### Directions for this task:
Please rewrite the records from their start through the line containing "di piante, frutti e chicci. Il", swapping "coccola" for "carezza" and keeping everything else the same.

(Stored data entries)

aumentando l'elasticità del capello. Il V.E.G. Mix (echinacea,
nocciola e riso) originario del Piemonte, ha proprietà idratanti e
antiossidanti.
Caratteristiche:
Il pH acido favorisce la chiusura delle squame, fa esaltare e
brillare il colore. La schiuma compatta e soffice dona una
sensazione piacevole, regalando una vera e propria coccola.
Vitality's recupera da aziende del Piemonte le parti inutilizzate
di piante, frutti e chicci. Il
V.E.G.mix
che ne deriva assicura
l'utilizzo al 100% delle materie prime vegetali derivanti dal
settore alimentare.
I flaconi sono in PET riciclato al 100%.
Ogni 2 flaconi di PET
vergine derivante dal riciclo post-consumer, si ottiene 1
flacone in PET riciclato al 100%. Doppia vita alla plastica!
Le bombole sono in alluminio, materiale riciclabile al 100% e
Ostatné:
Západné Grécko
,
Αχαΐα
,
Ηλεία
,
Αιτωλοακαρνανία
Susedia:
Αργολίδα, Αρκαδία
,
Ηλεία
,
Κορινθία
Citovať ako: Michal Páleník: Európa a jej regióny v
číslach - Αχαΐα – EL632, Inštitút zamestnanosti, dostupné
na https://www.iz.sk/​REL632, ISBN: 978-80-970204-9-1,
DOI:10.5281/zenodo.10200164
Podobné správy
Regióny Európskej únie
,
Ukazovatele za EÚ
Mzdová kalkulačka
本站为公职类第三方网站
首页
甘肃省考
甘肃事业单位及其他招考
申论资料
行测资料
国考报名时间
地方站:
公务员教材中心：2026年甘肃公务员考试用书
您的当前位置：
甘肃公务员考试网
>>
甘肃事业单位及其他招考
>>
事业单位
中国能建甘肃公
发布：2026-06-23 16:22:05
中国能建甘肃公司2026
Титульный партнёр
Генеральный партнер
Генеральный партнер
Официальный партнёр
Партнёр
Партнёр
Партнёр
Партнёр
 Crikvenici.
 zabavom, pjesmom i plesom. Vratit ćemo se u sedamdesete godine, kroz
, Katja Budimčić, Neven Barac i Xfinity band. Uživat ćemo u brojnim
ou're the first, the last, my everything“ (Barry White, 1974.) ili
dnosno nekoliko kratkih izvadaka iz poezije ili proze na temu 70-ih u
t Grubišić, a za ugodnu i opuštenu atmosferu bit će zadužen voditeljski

### Finished exercise:
aumentando l'elasticità del capello. Il V.E.G. Mix (echinacea,
nocciola e riso) originario del Piemonte, ha proprietà idratanti e
antiossidanti.
Caratteristiche:
Il pH acido favorisce la chiusura delle squame, fa esaltare e
brillare il colore. La schiuma compatta e soffice dona una
sensazione piacevole, regalando una vera e propria carezza.
Vitality's recupera da aziende del Piemonte le parti inutilizzate
di piante, frutti e chicci. Il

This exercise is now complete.